## SELECTED EXCERPT
Metrics serve as benchmarks for assessing the quality of LLM responses, while scoring is the process of applying these metrics to generate actionable insights about your LLM application.
Assess Your LLM Quality With Scorecard’s Metrics
Scorecard’s metric system is organized into three main components:- Metrics: Individual evaluation criteria that assess specific aspects of your LLM’s performance
- Metric Groups: Collections of related metrics for comprehensive evaluation
- Templates: Pre-built metric configurations you can copy and customize
Metric Templates
Our Scorecard Core Metrics represent industry-standard benchmarks for LLM performance, validated by our team of evaluation experts. Explore these templates on the Metrics page under “Templates”.

## DATA SHOWN
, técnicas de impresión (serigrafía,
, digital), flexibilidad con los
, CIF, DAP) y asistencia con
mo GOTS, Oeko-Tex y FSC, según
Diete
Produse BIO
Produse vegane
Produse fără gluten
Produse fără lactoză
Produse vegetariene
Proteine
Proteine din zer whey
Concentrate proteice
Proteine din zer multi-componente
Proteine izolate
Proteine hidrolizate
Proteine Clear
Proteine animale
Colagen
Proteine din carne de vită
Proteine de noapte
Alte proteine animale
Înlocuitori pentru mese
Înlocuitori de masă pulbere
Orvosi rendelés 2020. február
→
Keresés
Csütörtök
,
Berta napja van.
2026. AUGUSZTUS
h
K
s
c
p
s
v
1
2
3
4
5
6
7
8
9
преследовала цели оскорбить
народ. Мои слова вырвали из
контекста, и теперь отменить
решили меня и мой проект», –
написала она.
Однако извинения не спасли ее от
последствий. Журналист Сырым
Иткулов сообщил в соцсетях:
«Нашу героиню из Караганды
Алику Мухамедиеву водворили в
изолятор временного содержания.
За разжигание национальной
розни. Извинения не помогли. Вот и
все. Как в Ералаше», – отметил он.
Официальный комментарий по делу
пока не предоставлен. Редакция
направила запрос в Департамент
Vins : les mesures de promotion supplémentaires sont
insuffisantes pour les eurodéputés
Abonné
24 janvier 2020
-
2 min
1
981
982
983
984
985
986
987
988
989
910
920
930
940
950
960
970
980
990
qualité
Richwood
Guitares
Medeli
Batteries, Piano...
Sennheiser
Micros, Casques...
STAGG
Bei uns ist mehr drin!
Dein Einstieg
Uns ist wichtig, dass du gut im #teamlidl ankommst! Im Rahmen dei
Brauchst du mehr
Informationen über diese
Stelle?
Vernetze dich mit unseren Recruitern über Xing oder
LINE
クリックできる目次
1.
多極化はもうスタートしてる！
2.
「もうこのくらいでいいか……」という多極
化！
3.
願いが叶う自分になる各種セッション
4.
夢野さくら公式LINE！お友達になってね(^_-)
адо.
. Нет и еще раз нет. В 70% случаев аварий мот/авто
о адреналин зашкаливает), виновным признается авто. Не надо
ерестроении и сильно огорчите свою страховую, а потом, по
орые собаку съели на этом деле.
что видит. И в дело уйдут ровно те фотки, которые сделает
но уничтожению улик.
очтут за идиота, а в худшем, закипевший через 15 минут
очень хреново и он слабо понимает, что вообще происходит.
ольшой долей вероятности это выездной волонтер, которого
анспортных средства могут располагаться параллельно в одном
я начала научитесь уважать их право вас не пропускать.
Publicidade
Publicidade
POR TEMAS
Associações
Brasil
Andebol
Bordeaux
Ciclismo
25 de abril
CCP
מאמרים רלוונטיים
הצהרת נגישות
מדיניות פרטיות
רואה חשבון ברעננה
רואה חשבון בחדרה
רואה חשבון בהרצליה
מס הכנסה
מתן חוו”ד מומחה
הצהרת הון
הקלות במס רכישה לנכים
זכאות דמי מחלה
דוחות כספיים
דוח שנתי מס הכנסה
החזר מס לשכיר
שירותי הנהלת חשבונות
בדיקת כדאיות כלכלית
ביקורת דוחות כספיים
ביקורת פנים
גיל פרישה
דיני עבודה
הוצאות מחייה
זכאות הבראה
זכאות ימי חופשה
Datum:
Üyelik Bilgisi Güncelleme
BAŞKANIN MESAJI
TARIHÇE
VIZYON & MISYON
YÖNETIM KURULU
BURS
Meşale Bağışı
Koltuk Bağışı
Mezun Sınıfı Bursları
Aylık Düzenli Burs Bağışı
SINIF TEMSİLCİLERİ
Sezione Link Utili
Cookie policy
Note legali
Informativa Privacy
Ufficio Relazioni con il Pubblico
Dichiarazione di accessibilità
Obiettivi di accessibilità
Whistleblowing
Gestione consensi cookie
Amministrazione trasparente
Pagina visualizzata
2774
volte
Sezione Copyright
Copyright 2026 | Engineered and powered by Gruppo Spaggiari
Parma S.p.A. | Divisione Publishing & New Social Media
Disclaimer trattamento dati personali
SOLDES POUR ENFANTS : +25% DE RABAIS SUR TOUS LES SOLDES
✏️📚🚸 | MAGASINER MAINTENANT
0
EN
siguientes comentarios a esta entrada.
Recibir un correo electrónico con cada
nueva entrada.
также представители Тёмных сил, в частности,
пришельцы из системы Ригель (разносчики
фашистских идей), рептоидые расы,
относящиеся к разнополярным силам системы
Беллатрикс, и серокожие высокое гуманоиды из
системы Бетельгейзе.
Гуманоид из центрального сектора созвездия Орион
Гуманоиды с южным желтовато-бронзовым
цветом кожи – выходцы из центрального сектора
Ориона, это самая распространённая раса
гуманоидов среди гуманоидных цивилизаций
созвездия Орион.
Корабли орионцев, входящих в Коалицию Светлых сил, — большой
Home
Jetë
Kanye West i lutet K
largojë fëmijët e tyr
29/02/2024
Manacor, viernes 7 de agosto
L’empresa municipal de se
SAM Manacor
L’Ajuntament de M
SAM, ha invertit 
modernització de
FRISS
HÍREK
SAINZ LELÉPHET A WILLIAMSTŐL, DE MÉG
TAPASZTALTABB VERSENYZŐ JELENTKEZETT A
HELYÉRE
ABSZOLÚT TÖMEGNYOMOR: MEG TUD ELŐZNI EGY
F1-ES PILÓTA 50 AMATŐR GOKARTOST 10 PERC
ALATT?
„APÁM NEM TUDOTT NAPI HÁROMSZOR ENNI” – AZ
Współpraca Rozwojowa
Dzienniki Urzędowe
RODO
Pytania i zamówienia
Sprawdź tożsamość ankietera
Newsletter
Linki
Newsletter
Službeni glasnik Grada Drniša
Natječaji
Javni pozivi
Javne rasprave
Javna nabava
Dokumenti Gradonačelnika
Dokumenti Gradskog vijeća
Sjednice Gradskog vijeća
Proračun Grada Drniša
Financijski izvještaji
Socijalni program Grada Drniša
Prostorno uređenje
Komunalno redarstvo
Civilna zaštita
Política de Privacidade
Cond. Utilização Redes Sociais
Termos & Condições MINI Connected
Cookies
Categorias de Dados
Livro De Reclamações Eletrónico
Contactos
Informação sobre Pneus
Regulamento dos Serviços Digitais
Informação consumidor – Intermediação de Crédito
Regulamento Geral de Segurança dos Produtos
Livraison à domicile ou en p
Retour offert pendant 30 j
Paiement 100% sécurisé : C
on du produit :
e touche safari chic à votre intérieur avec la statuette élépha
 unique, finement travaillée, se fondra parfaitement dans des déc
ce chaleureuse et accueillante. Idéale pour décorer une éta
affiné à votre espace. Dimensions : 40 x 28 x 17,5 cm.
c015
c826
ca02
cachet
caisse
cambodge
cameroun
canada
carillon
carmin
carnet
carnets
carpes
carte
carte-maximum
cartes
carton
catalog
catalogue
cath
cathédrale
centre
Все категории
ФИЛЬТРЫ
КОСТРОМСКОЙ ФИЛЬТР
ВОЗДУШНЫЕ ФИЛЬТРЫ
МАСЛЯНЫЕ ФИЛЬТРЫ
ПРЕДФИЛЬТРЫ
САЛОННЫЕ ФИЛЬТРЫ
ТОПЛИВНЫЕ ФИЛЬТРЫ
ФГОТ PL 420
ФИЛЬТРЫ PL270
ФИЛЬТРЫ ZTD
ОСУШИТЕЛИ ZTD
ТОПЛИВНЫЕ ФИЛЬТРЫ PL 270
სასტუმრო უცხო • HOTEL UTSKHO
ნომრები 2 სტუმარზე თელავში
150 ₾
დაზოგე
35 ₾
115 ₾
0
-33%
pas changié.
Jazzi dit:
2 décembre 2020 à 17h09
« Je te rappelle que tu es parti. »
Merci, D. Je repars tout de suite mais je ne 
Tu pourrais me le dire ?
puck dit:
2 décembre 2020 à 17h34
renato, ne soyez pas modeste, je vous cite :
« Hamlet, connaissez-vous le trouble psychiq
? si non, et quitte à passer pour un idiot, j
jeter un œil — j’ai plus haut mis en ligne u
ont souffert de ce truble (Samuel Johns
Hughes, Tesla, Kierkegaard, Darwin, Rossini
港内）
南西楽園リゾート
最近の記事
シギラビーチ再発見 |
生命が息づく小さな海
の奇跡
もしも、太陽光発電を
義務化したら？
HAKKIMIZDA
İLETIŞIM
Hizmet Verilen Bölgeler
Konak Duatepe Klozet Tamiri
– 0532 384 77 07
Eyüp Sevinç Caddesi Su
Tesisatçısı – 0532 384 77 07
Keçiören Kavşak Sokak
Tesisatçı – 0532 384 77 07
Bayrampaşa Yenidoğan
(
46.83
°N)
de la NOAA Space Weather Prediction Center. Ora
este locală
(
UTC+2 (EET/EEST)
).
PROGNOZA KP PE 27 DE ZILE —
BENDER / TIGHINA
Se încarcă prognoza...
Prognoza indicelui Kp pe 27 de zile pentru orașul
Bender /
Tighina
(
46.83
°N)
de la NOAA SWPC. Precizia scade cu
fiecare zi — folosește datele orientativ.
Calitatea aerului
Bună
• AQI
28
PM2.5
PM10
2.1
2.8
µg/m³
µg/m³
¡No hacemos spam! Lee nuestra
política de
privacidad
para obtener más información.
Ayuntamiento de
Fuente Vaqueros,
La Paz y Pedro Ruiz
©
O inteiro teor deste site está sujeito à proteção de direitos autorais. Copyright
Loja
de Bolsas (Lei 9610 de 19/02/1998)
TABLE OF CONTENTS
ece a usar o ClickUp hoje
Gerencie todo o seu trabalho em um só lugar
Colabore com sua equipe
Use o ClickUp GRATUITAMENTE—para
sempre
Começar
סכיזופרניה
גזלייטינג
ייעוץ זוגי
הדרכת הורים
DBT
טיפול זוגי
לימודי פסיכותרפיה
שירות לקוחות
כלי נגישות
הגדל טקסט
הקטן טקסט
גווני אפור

## REQUIRED WORK
Can you repeat the stretch of the Scorecard metrics overview from "Metrics serve as" through "your LLM application.", swapping "benchmarks" for "yardsticks"?

## RESULT
Metrics serve as yardsticks for assessing the quality of LLM responses, while scoring is the process of applying these metrics to generate actionable insights about your LLM application.